EU-GMP throughout Europe
This is why, according to the association, EU-GMP standards should be applied throughout the European medical cannabis supply chain. “Germany, and the EU more broadly, has the potential to be a harmonized a market with great potential, and investors and companies are very much aware of that. However, in order to enter the German, and EU market, plants need to be grown under EU-GMP standards, which are pharma-grade standards, to ensure that patients have access to safe medicines.”
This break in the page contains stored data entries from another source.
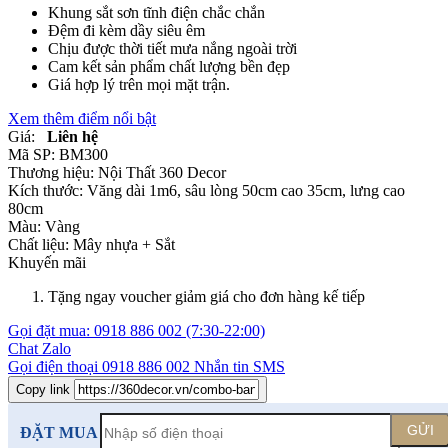
Khung sắt sơn tĩnh điện chắc chắn
Đệm đi kèm dầy siêu êm
Chịu được thời tiết mưa nắng ngoài trời
Cam kết sản phẩm chất lượng bền đẹp
Giá hợp lý trên mọi mặt trận.
Xem thêm điểm nổi bật
Giá:
Liên hệ
Mã SP:
BM300
Thương hiệu:
Nội Thất 360 Decor
Kích thước:
Văng dài 1m6, sâu lòng 50cm cao 35cm, lưng cao
80cm
Màu:
Vàng
Chất liệu:
Mây nhựa +
Sắt
Khuyến mãi
Tặng ngay voucher giảm giá cho đơn hàng kế tiếp
Gọi đặt mua:
0918 886 002
(7:30-22:00)
Chat Zalo
Gọi điện thoại
0918 886 002
Nhắn tin SMS
Copy link
GỬI
ĐẶT MUA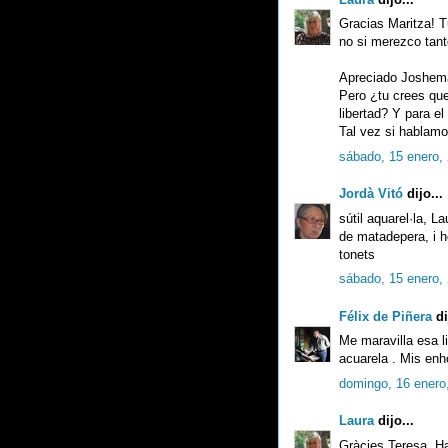
Gracias Maritza! 
no si merezco tant
Apreciado Joshemar
Pero ¿tu crees qu
libertad? Y para e
Tal vez si hablamos
sábado, 15 enero,
Jordà Vitó
dijo...
sútil aquarel·la, L
de matadepera, i h
tonets
sábado, 15 enero,
Félix de Piñera
di
Me maravilla esa l
acuarela . Mis enh
domingo, 16 enero
Laura
dijo...
Gràcies Teresa. Has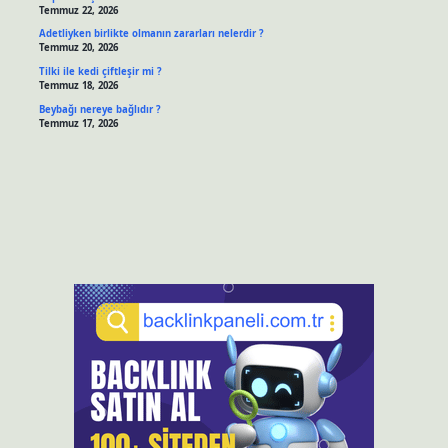
Temmuz 22, 2026
Adetliyken birlikte olmanın zararları nelerdir ?
Temmuz 20, 2026
Tilki ile kedi çiftleşir mi ?
Temmuz 18, 2026
Beybağı nereye bağlıdır ?
Temmuz 17, 2026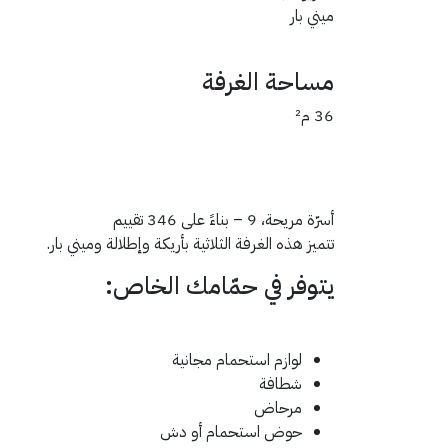
ميني بار
مساحة الغرفة
36 م²
أسرّة مريحة، 9 – بناءً على 346 تقييم
تتميز هذه الغرفة الثلاثية بأريكة وإطلالة وميني بار.
يتوفر في حمّامك الخاص:
لوازم استحمام مجانية
شطافة
مرحاض
حوض استحمام أو دش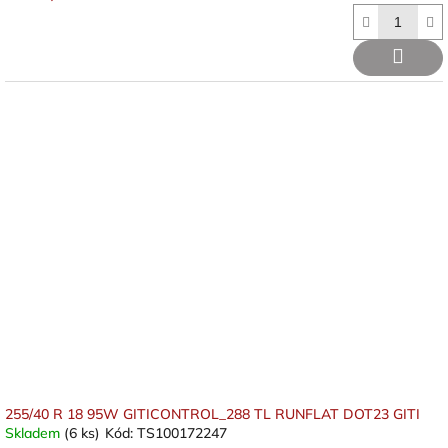
255/40 R 18 95W GITICONTROL_288 TL RUNFLAT DOT23 GITI
Skladem
(6 ks)
Kód:
TS100172247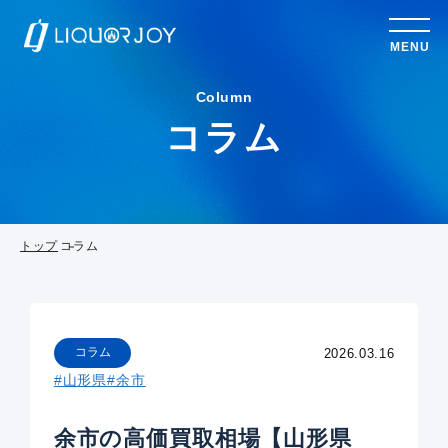
MENU
Column
コラム
トップ
コラム
コラム
2026.03.16
#山形県
#余市
余市の高価買取相場【山形県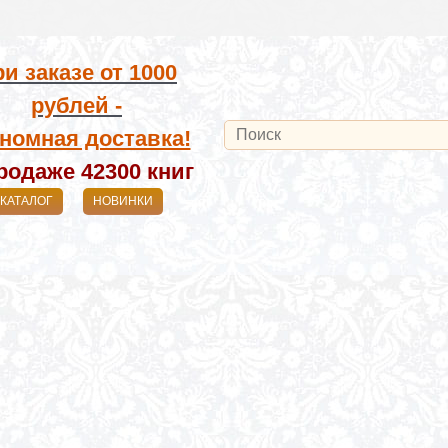
и заказе от
1000
рублей -
номная доставка!
родаже 42300
книг
КАТАЛОГ
НОВИНКИ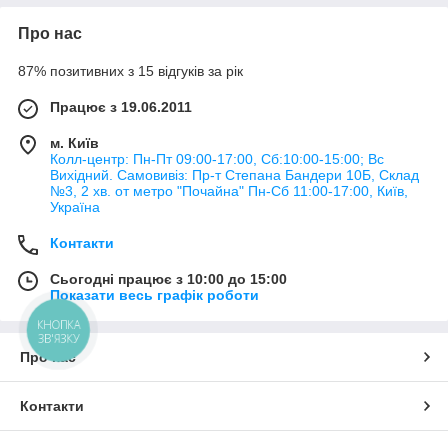
Про нас
87% позитивних з 15 відгуків за рік
Працює з 19.06.2011
м. Київ
Колл-центр: Пн-Пт 09:00-17:00, Сб:10:00-15:00; Вс
Вихідний. Самовивіз: Пр-т Степана Бандери 10Б, Склад
№3, 2 хв. от метро "Почайна" Пн-Cб 11:00-17:00, Київ,
Україна
Контакти
Сьогодні працює з 10:00 до 15:00
Показати весь графік роботи
КНОПКА
ЗВ'ЯЗКУ
Про нас
Контакти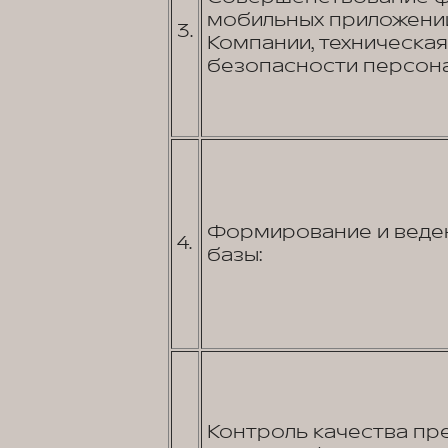
мобильных приложений
3.
Компании, техническа
безопасности персона
Формирование и веден
4.
базы:
Контроль качества пр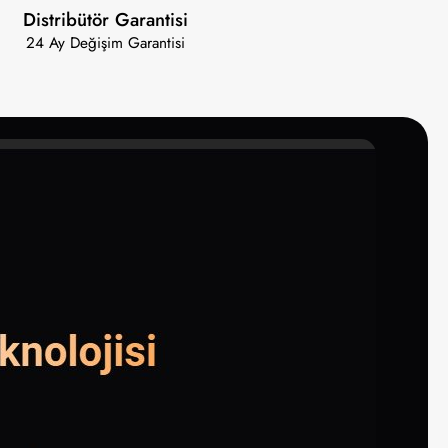
Distribütör Garantisi
24 Ay Değişim Garantisi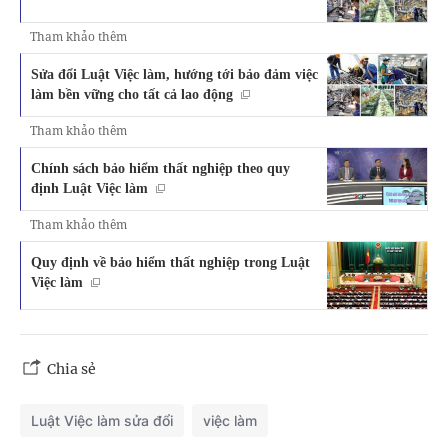
Tham khảo thêm
Sửa đổi Luật Việc làm, hướng tới bảo đảm việc
làm bền vững cho tất cả lao động
Tham khảo thêm
Chính sách bảo hiểm thất nghiệp theo quy
định Luật Việc làm
Tham khảo thêm
Quy định về bảo hiểm thất nghiệp trong Luật
Việc làm
Chia sẻ
Luật Việc làm sửa đổi
việc làm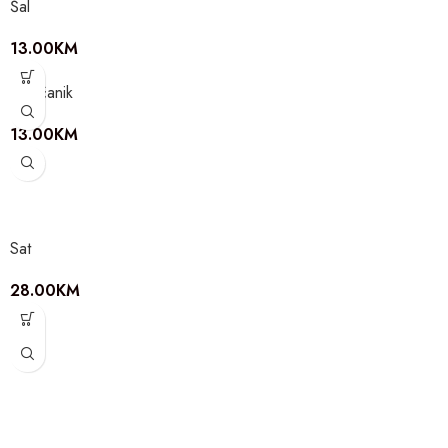
Šal
13.00
KM
Novčanik
13.00
KM
Sat
28.00
KM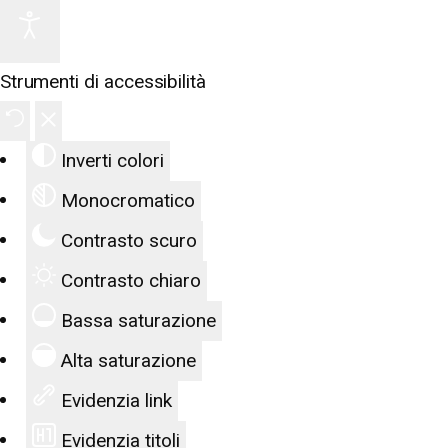
Strumenti di accessibilità
Inverti colori
Monocromatico
Contrasto scuro
Contrasto chiaro
Bassa saturazione
Alta saturazione
Evidenzia link
Evidenzia titoli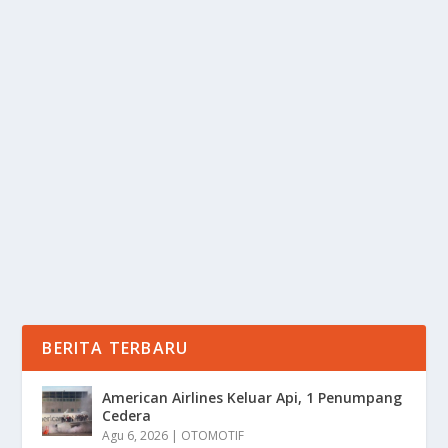
PRABOWO GERAK CEPAT: MODUL
AMBULANS A400M HARUS ADA!
oleh
Informasi 24
|
Nov 3, 2025
|
NEWS
|
0
|
Prabowo Gerak Cepat: Modul Ambulans A400M Harus
Ada Dalam Perintahnya Untuk TNI AU Segera
Memesan...
BACA SELENGKAPNYA
BERITA TERBARU
American Airlines Keluar Api, 1 Penumpang
Cedera
Agu 6, 2026
|
OTOMOTIF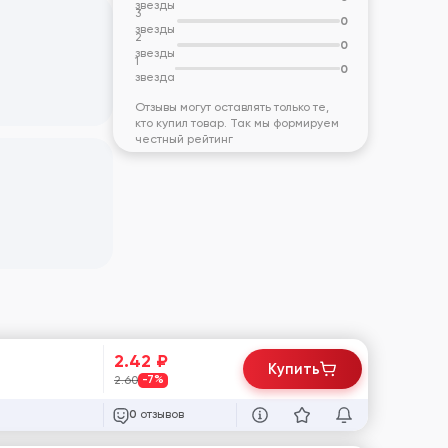
звезды
3
0
звезды
2
0
звезды
1
0
звезда
Отзывы могут оставлять только те,
кто купил товар. Так мы формируем
честный рейтинг
2.42
₽
Купить
2.60
-7%
отзывов
0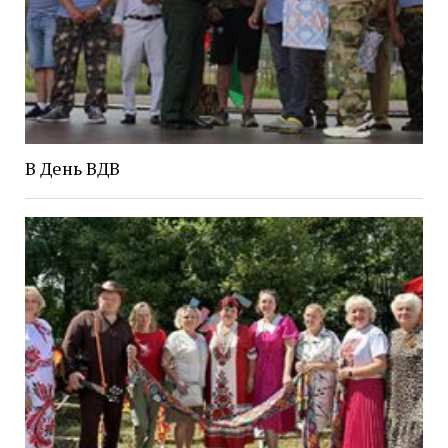
В День ВДВ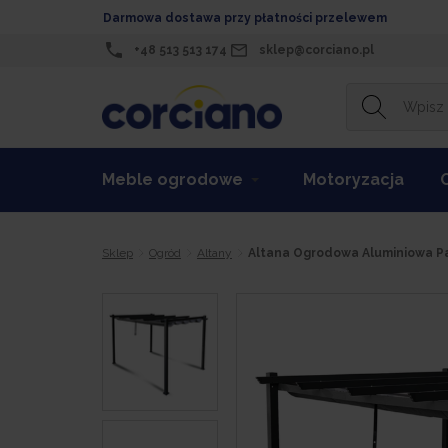
Darmowa dostawa przy płatności przelewem
+48 513 513 174
sklep@corciano.pl
Meble ogrodowe
Motoryzacja
Sklep
Ogród
Altany
Altana Ogrodowa Aluminiowa Pa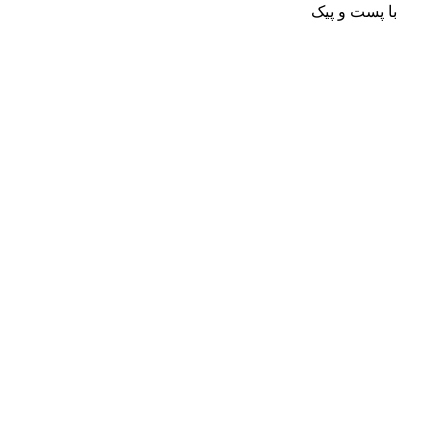
با پست و پیک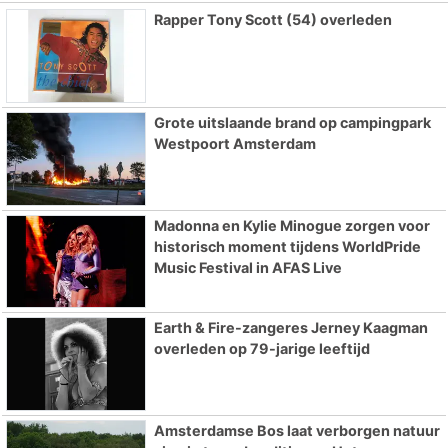
Rapper Tony Scott (54) overleden
Grote uitslaande brand op campingpark
Westpoort Amsterdam
Madonna en Kylie Minogue zorgen voor
historisch moment tijdens WorldPride
Music Festival in AFAS Live
Earth & Fire-zangeres Jerney Kaagman
overleden op 79-jarige leeftijd
Amsterdamse Bos laat verborgen natuur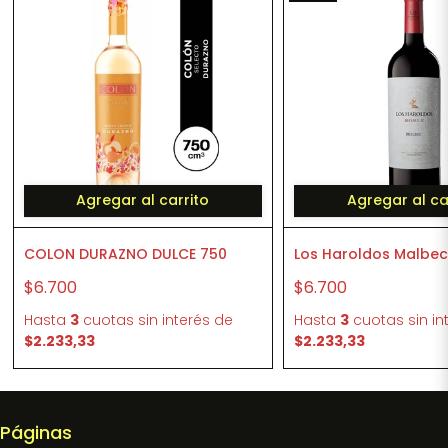
Agregar al carrito
Agregar al ca
COLON DURAZNO DULCE 750
Los Haroldos Malbe
$6.700
$6.700
Hasta
3
cuotas sin interés
de
Hasta
3
cuotas sin in
$2.233,33
$2.233,33
Páginas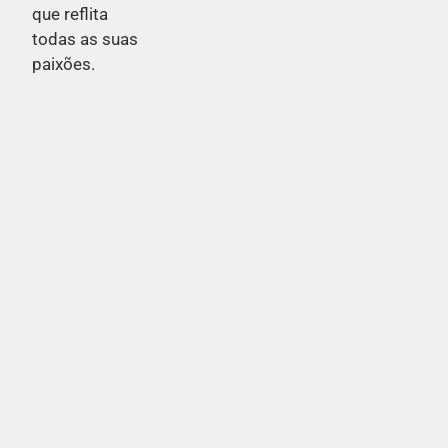
que reflita
todas as suas
paixões.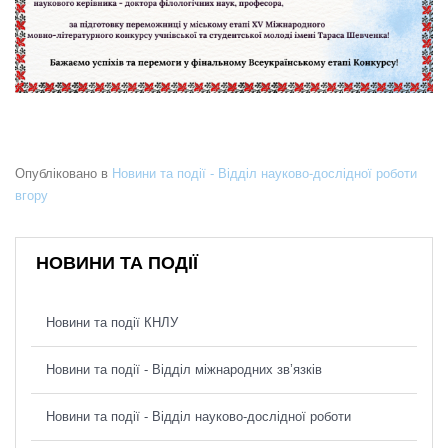
Опубліковано в
Новини та події - Відділ науково-дослідної роботи
вгору
НОВИНИ ТА ПОДІЇ
Новини та події КНЛУ
Новини та події - Відділ міжнародних зв’язків
Новини та події - Відділ науково-дослідної роботи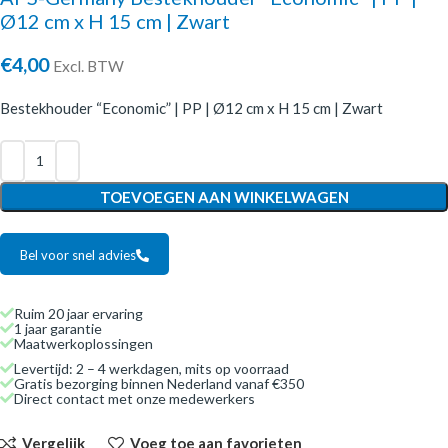
Ø12 cm x H 15 cm | Zwart
€
4,00
Excl. BTW
Bestekhouder “Economic” | PP | Ø12 cm x H 15 cm | Zwart
TOEVOEGEN AAN WINKELWAGEN
Bel voor snel advies
Ruim 20 jaar ervaring
1 jaar garantie
Maatwerkoplossingen
Levertijd: 2 – 4 werkdagen, mits op voorraad
Gratis bezorging binnen Nederland vanaf €350
Direct contact met onze medewerkers
Vergelijk
Voeg toe aan favorieten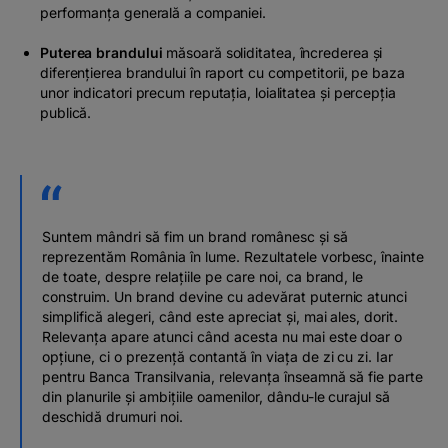
performanța generală a companiei.
Puterea brandului
măsoară soliditatea, încrederea și
diferențierea brandului în raport cu competitorii, pe baza
unor indicatori precum reputația, loialitatea și percepția
publică.
Suntem mândri să fim un brand românesc și să
reprezentăm România în lume. Rezultatele vorbesc, înainte
de toate, despre relațiile pe care noi, ca brand, le
construim. Un brand devine cu adevărat puternic atunci
simplifică alegeri, când este apreciat și, mai ales, dorit.
Relevanța apare atunci când acesta nu mai este doar o
opțiune, ci o prezență contantă în viața de zi cu zi. Iar
pentru Banca Transilvania, relevanța înseamnă să fie parte
din planurile și ambițiile oamenilor, dându-le curajul să
deschidă drumuri noi.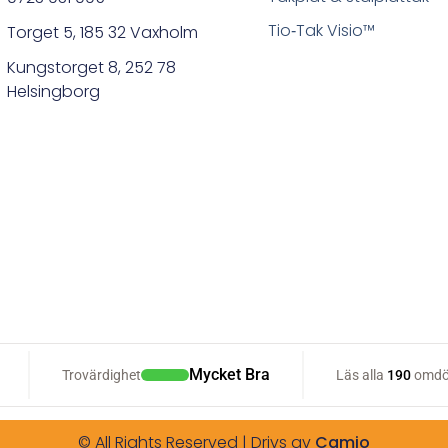
Tio‑Tak Visio™
Torget 5, 185 32 Vaxholm
Kungstorget 8, 252 78
Helsingborg
© All Rights Reserved | Drivs av
Camjo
Keith Williams, deputy General Secretary of the EUMCA, observes: “Generally speaking, all three segments of the industry – medicinal cannabis, recreational cannabis, and CBD - should adhere to such strict standards. But it is medicinal cannabis that has the potential to pave the way for everyone. It is of the utmost importance that patients can access a safe and reliable products. As soon as the medical cannabis segment advances, addressing the standard-related issues, then the recreational and CBD segment is likely to follow suit.”
Thus, it is all about quality. Indeed, the EUMCA wants EU-GMP standards to become widespread so that growers can all aim to achieve a type of quality that is clearly defined. “It is a matter of regulating the entire supply chain,” says Sita. “This is necessary if patients are to have access to safe medicines, and also from the growers’ perspective if they are to have a long-term, stable market in which they can rely.”